GorillaBot: Technical Analysis and Code Similarities with Mirai
Editor’s note: The current article is authored by Mohamed Talaat, a cybersecurity researcher and malware analyst. You can find Mohamed on X and LinkedIn.
In this article, we’re diving into GorillaBot, a newly discovered botnet built on Mirai’s code. It’s been spotted launching hundreds of thousands of attacks across the globe, and it’s got some interesting tricks up its sleeve.
We’ll walk through how it talks to its command-and-control (C2) servers, how it receives instructions, and the methods it uses to carry out attacks.
Overview
“GorillaBot” is a newly discovered Mirai-based botnet that has been actively targeting systems in over 100 countries. According to the NSFOCUS Global Threat Hunting team, the botnet issued more than 300,000 attack commands between September 4 and September 27.
This malware variant poses a serious cyber threat, affecting a wide range of industries — including telecommunications, financial institutions, and even the education sector — prompting an urgent need for response and mitigation.
Key Takeaways
- GorillaBot is a Mirai-based botnet that reuses core logic while adding custom encryption and evasion techniques.
- It targets a wide range of industries and has launched over 300,000 attacks across more than 100 countries.
- The botnet uses raw TCP sockets and a custom XTEA-like cipher for secure C2 communication.
- GorillaBot includes anti-debugging and anti-analysis checks, exiting immediately in containerized or honeypot environments.
- The malware authenticates to its C2 server using a SHA-256-based token generated from a hardcoded array and server-provided value.
- Attack commands are encoded and hashed, then passed to a Mirai-style attack_parse function for execution.
Technical Analysis
In this section, we will examine the technical details of GorillaBot, focusing on its C2 communication protocol and how it receives information about its targets and the attack methods it’s instructed to use.
Anti-Debugging
Before proceeding with its main activity, GorillaBot performs checks to detect the presence of debugging tools. One of its first actions is to read the /proc/self/status file and inspect the TracerPid field. This field indicates whether the process is being traced – a value of 0 means it’s not, while a non-zero value suggests a debugger is attached.

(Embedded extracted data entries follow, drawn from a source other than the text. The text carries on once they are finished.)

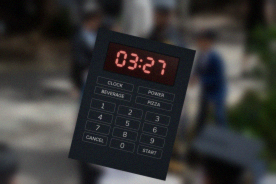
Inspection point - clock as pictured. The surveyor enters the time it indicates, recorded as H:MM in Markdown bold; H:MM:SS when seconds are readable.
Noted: **3:27**
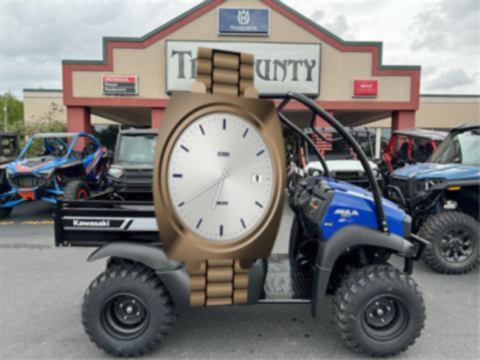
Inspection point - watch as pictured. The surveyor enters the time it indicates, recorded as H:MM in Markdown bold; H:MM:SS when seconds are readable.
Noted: **6:40**
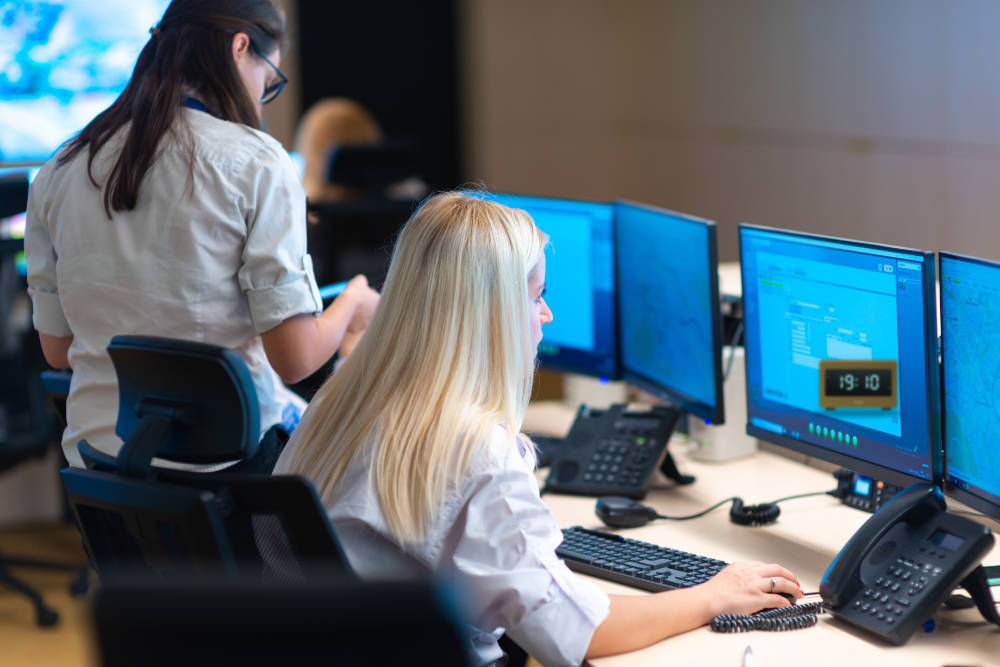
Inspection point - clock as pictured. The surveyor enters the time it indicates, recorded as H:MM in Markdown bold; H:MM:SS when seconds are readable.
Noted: **19:10**
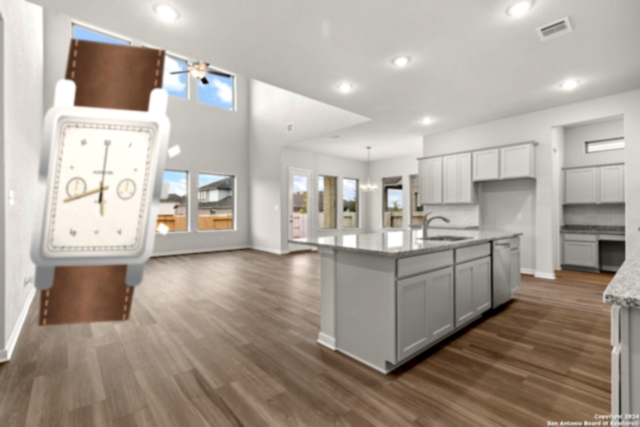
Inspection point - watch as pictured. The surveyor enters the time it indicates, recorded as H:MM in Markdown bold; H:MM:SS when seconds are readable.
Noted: **5:42**
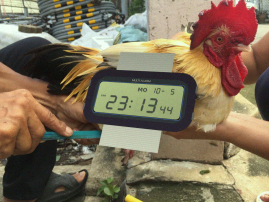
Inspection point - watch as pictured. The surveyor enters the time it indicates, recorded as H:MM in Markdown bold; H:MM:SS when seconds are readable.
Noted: **23:13:44**
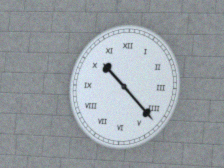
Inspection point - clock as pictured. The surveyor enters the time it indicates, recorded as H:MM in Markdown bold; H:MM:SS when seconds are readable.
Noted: **10:22**
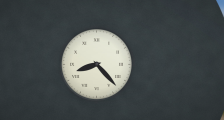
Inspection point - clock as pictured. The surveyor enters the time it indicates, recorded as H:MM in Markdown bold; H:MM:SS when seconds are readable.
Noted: **8:23**
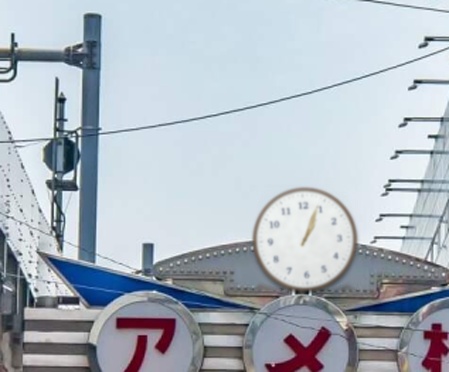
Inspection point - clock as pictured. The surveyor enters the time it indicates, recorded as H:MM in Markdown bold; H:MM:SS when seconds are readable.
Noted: **1:04**
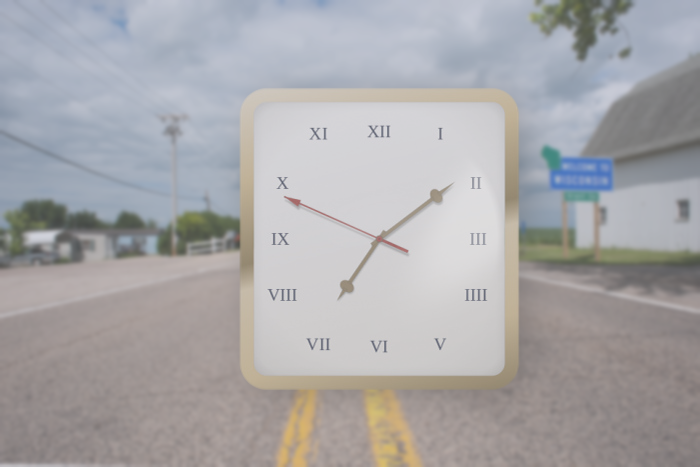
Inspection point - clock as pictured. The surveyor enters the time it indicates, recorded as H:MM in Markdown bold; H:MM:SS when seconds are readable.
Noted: **7:08:49**
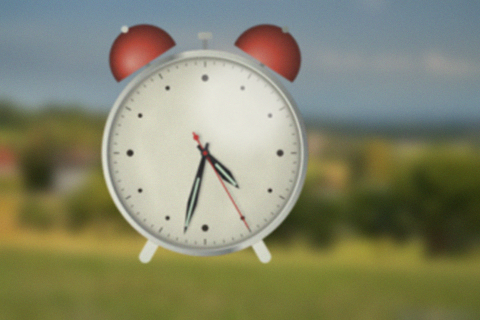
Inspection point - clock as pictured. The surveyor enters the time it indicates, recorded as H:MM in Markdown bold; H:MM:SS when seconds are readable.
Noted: **4:32:25**
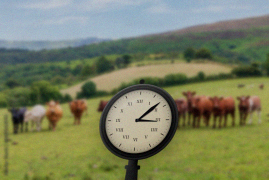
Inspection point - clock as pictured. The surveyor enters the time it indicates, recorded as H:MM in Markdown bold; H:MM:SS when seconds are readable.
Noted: **3:08**
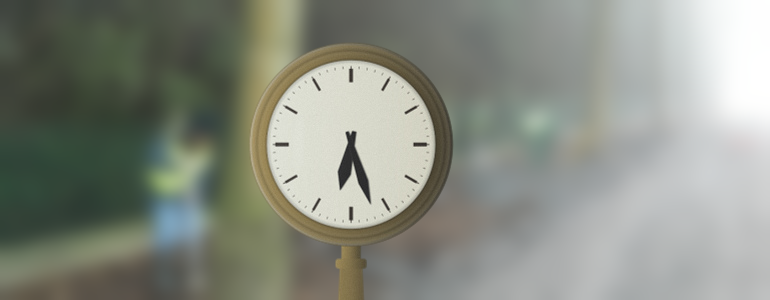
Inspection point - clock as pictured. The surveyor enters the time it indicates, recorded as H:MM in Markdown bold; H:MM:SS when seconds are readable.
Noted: **6:27**
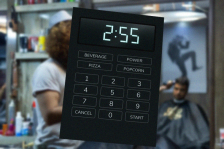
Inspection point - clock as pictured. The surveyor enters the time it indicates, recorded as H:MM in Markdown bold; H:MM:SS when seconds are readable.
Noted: **2:55**
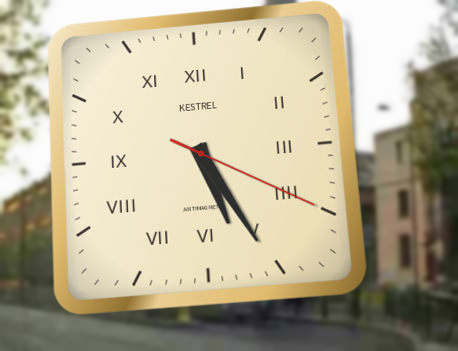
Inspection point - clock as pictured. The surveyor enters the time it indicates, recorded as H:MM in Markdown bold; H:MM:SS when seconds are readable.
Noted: **5:25:20**
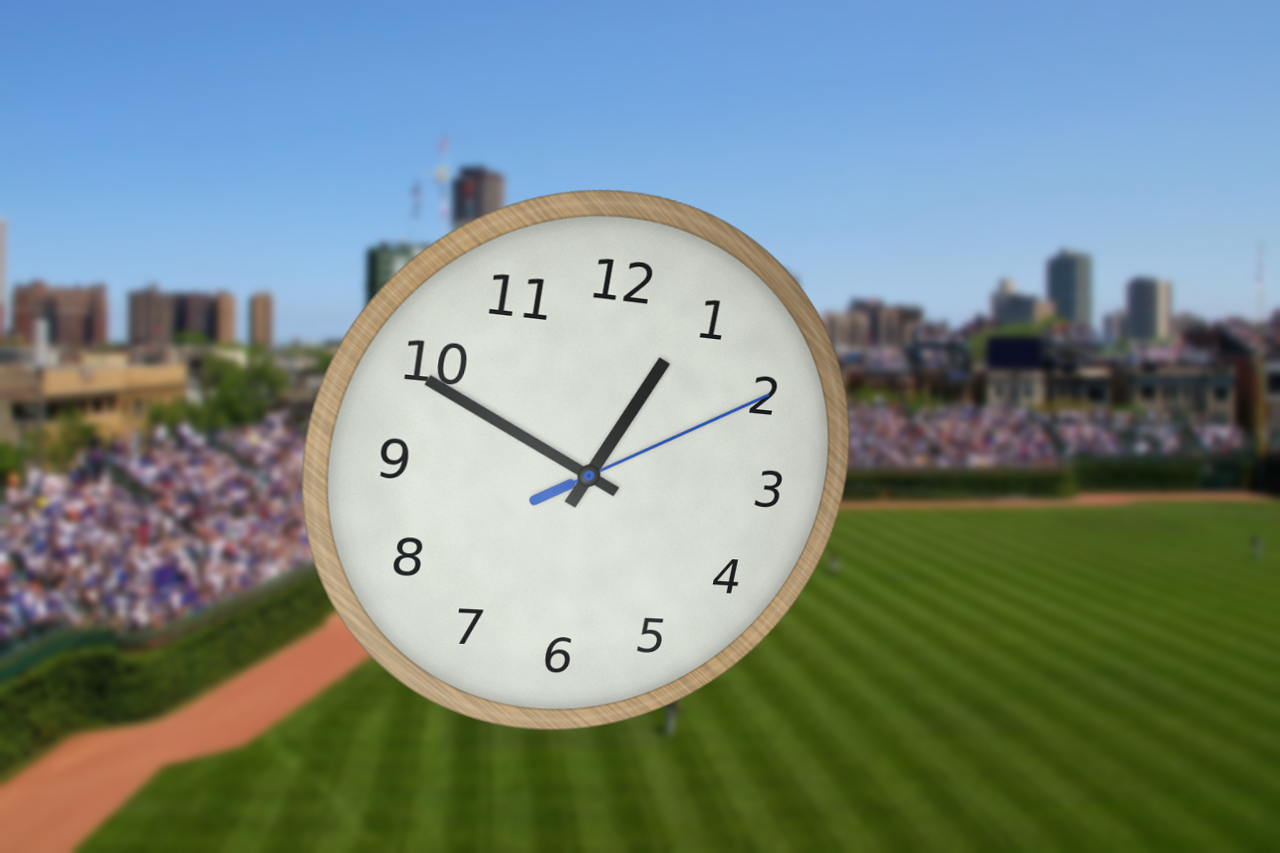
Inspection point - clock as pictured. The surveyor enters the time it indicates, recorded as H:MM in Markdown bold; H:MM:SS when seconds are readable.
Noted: **12:49:10**
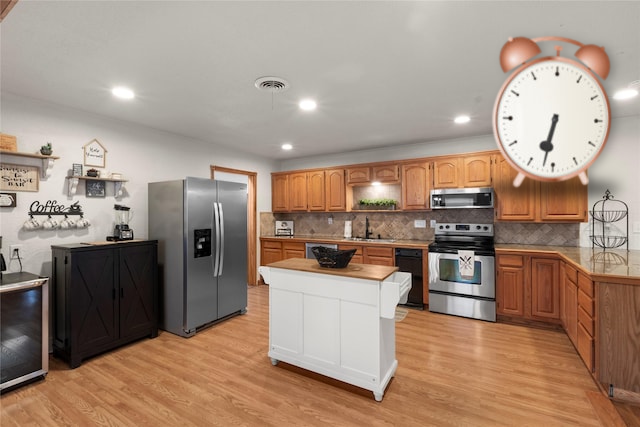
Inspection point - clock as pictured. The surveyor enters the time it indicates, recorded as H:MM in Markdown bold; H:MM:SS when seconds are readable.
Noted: **6:32**
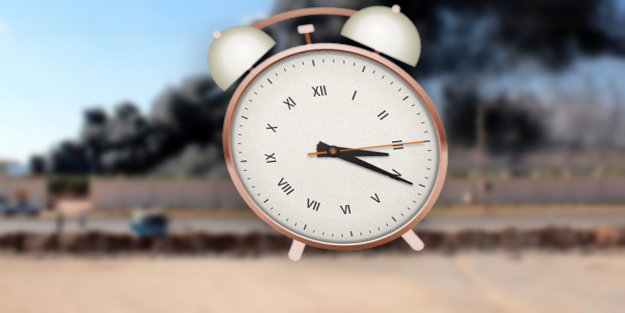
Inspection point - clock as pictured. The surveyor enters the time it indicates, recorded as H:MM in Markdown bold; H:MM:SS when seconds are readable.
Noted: **3:20:15**
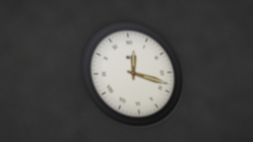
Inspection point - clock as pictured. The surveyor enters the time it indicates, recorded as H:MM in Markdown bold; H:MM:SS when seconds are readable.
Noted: **12:18**
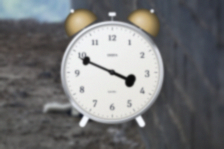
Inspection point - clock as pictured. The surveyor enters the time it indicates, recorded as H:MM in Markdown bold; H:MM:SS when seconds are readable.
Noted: **3:49**
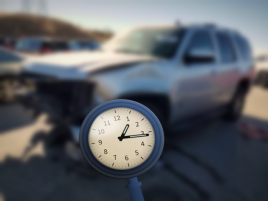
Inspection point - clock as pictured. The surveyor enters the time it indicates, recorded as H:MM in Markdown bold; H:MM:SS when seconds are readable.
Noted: **1:16**
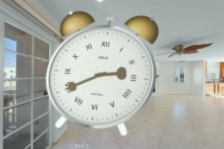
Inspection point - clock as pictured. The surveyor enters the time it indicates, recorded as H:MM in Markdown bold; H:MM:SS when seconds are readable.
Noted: **2:40**
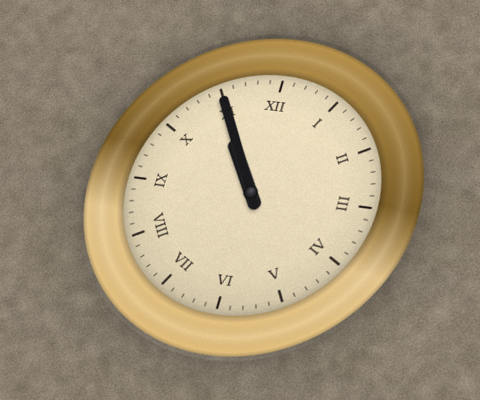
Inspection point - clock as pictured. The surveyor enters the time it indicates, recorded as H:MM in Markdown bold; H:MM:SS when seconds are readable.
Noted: **10:55**
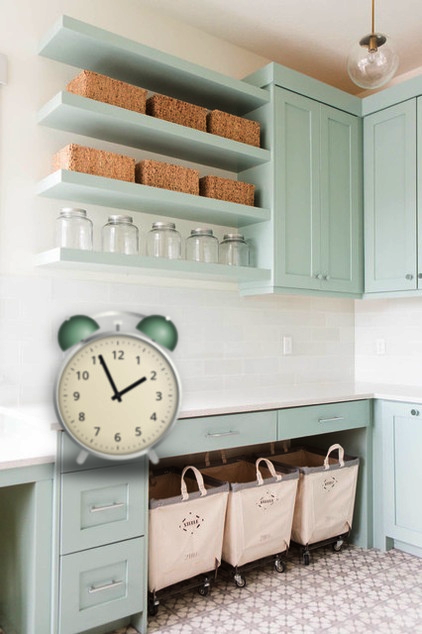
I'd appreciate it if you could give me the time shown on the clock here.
1:56
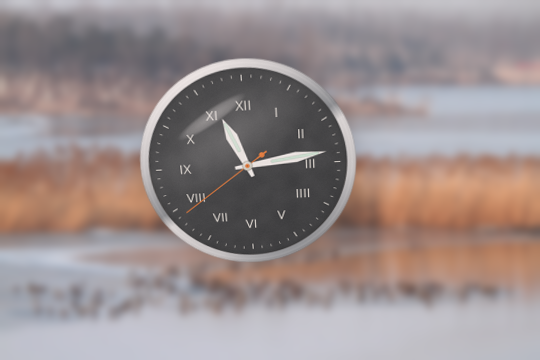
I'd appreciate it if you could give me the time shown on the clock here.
11:13:39
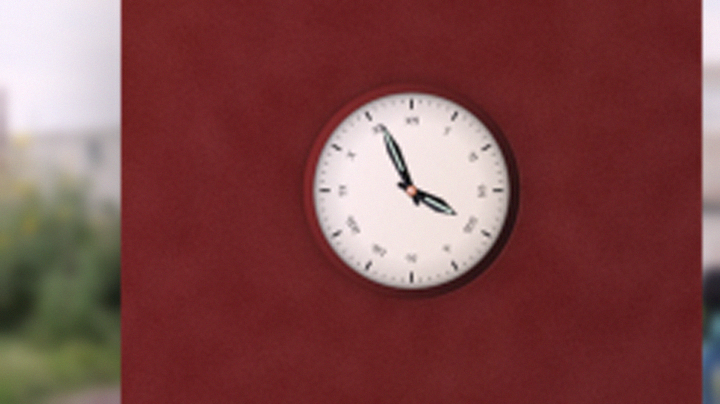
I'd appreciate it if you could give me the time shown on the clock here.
3:56
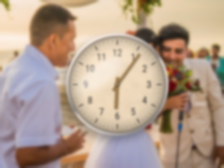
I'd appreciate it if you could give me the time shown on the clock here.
6:06
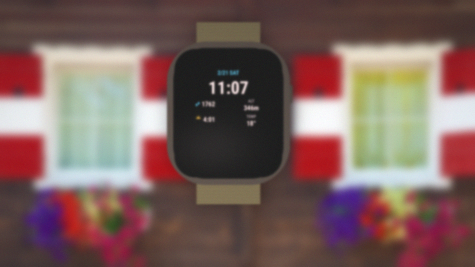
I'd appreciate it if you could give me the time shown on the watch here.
11:07
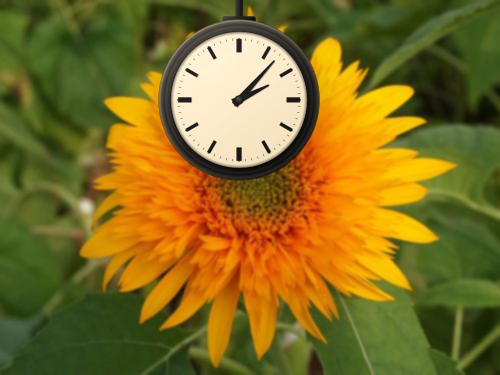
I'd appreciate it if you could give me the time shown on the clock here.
2:07
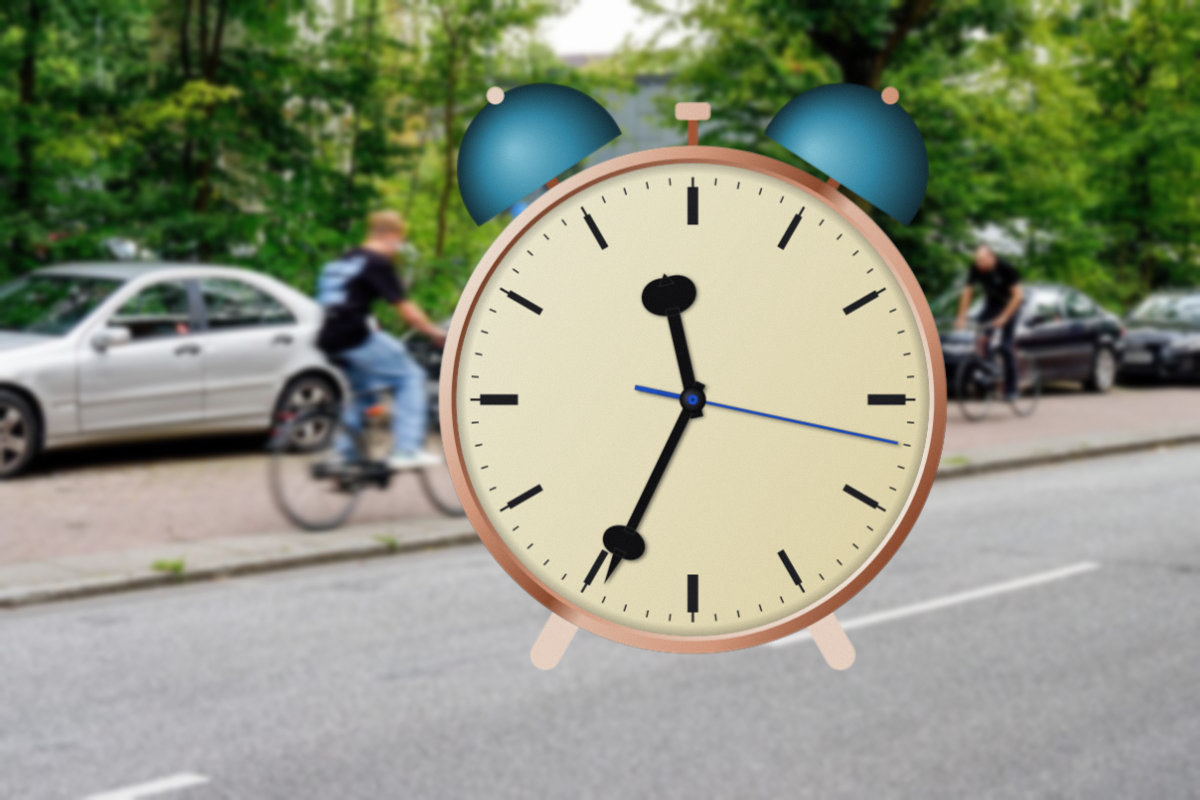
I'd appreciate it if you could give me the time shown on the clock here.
11:34:17
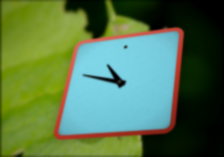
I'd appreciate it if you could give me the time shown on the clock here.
10:48
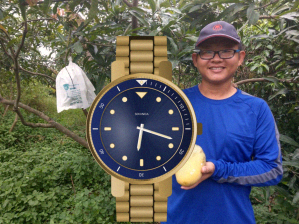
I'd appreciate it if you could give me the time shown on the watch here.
6:18
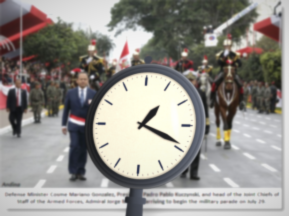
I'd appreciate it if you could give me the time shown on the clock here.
1:19
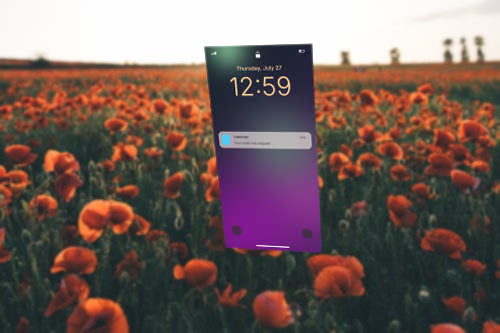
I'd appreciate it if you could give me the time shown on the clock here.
12:59
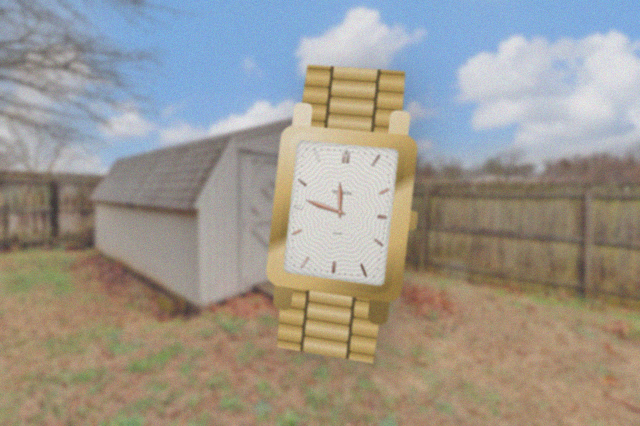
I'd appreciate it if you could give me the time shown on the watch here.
11:47
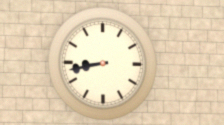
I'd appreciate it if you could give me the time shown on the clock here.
8:43
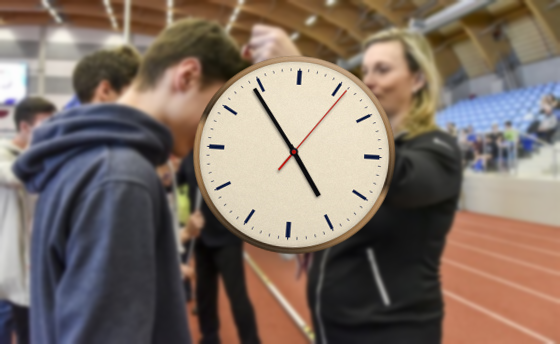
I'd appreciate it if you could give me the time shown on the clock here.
4:54:06
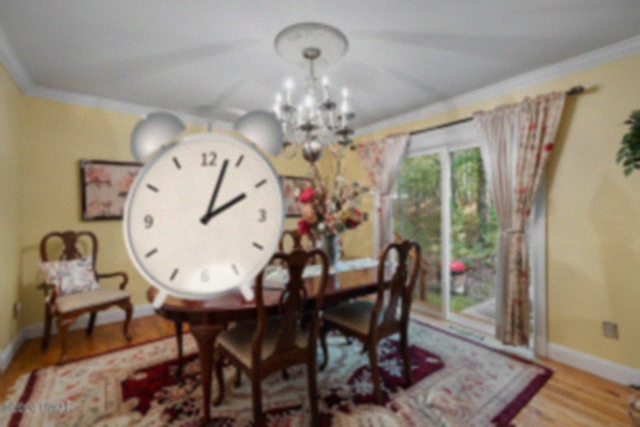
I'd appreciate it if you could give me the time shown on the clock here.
2:03
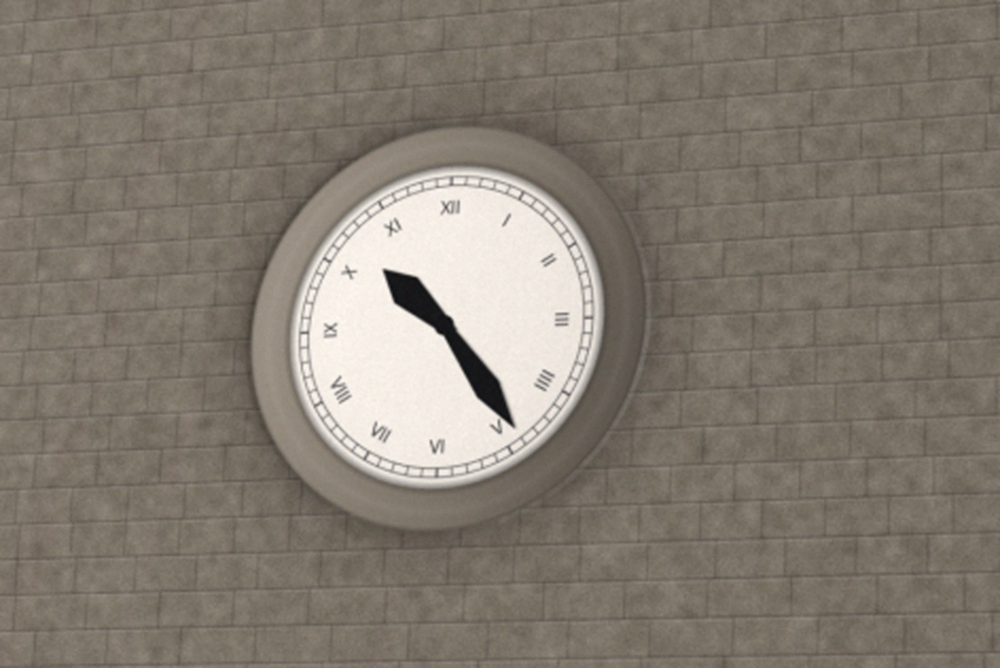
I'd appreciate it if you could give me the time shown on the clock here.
10:24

Learn more about evasion in malware
Another technique that “GorillaBot” uses to detect debuggers is to register a callback function that will pause and then exit upon receiving a SIGTRAP signal.
Environment check
GorillaBot is highly selective about the environment it runs in. It first ensures that it is operating on a legitimate target machine rather than inside a honeypot or container. To do this, it performs several checks for system-level artifacts that may not be present in those scenarios.
The code shows that it initially checks for access to the “/proc” file system – a virtual file system that provides user-space processes with information about the kernel and running processes.
In a typical Linux environment, the presence of the “/proc” file system is expected. If it’s missing, GorillaBot assumes it is being analyzed in a honeypot and exits immediately.
GorillaBot uses another check to detect Kubernetes containerization by examining a specific file in the “/proc” directory, namely “/proc/1/cgroup.” It looks for the string “kubepods.” If this string is found, GorillaBot recognizes that it is running in a container and terminates its execution to avoid detection.
Encryption & Decryption Algorithms
One of the more intriguing features of this Mirai-based botnet is its use of encryption and decryption techniques to obscure key strings and hide internal configuration data.
Researchers observed that GorillaBot uses a simple Caesar cipher with a shift of 3 to decrypt specific strings. In addition, it employs a custom block cipher – which we’ll examine later in this article – to decrypt more complex internal configurations. These methods help the malware avoid static detection and make reverse engineering more difficult.
Network Communication
Initial C2 Communication
Like many other Mirai-based botnets, GorillaBot uses raw TCP sockets for command-and-control (C2) communication, rather than higher-level protocols like HTTP or HTTPS.
Learn to analyze malware’s network traffic
The process begins with the malware establishing a connection to its C2 server – the server’s IP address is decrypted at runtime using what appears to be a custom implementation of the XTEA (Extended Tiny Encryption Algorithm).
The cipher closely resembles TEA or XTEA, employing a 128-bit (16-byte) hardcoded key for both encryption and decryption.
During each iteration of the algorithm, a delta value is subtracted from the sum.
The function begins by calculating the length of the provided data. It does this by iterating until it encounters the first NULL character.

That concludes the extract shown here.